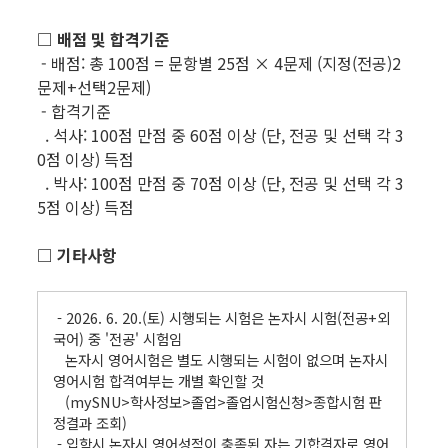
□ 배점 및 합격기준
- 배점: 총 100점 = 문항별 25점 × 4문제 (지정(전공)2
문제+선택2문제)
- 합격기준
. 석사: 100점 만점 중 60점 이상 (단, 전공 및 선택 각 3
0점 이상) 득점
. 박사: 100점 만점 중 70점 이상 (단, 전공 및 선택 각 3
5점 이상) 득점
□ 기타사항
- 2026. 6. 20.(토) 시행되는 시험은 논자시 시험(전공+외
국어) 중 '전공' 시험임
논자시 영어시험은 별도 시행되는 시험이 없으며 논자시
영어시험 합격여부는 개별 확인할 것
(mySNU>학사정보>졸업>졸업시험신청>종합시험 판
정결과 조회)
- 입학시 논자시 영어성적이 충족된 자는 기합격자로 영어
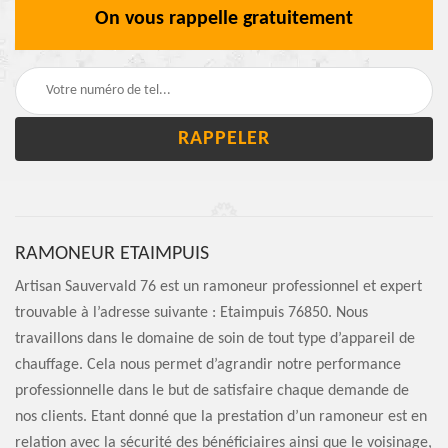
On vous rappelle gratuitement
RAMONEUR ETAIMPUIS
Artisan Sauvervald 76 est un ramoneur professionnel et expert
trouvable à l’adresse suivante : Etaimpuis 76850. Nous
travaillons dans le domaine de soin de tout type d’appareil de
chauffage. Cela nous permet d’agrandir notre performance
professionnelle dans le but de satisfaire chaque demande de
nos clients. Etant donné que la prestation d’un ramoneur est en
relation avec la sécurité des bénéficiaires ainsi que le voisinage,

::::::::::

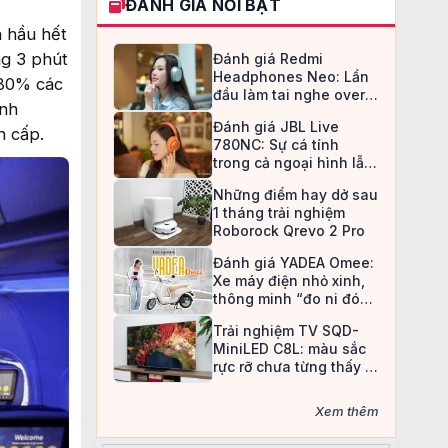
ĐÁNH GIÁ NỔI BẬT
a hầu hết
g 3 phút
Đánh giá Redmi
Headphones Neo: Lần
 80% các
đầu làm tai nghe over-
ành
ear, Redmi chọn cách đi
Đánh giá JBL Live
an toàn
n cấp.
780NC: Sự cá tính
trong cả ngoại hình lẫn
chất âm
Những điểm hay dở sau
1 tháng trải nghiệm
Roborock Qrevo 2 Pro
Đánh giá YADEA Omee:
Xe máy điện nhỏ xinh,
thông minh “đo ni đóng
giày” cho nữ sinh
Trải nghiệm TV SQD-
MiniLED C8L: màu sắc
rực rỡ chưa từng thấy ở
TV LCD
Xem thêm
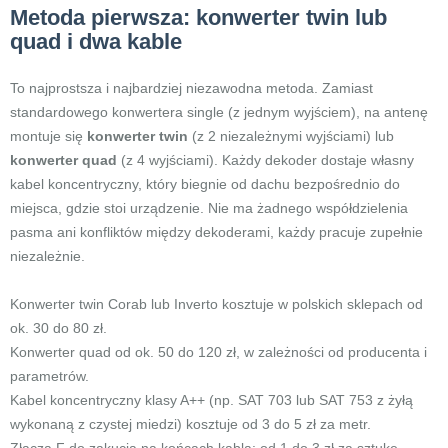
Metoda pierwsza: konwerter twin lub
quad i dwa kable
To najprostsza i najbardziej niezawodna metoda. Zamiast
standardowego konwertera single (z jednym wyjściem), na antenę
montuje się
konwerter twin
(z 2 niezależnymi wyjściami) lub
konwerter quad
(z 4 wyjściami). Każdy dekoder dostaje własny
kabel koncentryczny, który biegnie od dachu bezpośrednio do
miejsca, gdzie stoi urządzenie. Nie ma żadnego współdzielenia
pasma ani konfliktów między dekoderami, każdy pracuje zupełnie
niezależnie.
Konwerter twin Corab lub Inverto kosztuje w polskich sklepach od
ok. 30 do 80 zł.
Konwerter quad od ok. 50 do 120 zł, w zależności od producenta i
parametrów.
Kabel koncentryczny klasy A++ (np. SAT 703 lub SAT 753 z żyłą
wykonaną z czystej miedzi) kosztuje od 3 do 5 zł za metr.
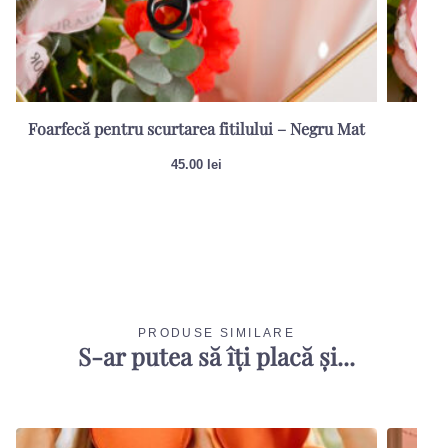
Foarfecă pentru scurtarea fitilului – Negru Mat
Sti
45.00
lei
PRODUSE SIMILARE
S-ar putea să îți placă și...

::::::::::

**PROMPT:** Please rewrite the listing from the line containing "Foarfecă pentru scurtarea" down to the line containing "S-ar putea să îți placă și...", changing "Negru" to "Auriu" and leaving the rest as it is. Give back only those lines.

**ANSWER TO THIS EXERCISE:**
Foarfecă pentru scurtarea fitilului – Auriu Mat
Sti
45.00
lei
PRODUSE SIMILARE
S-ar putea să îți placă și...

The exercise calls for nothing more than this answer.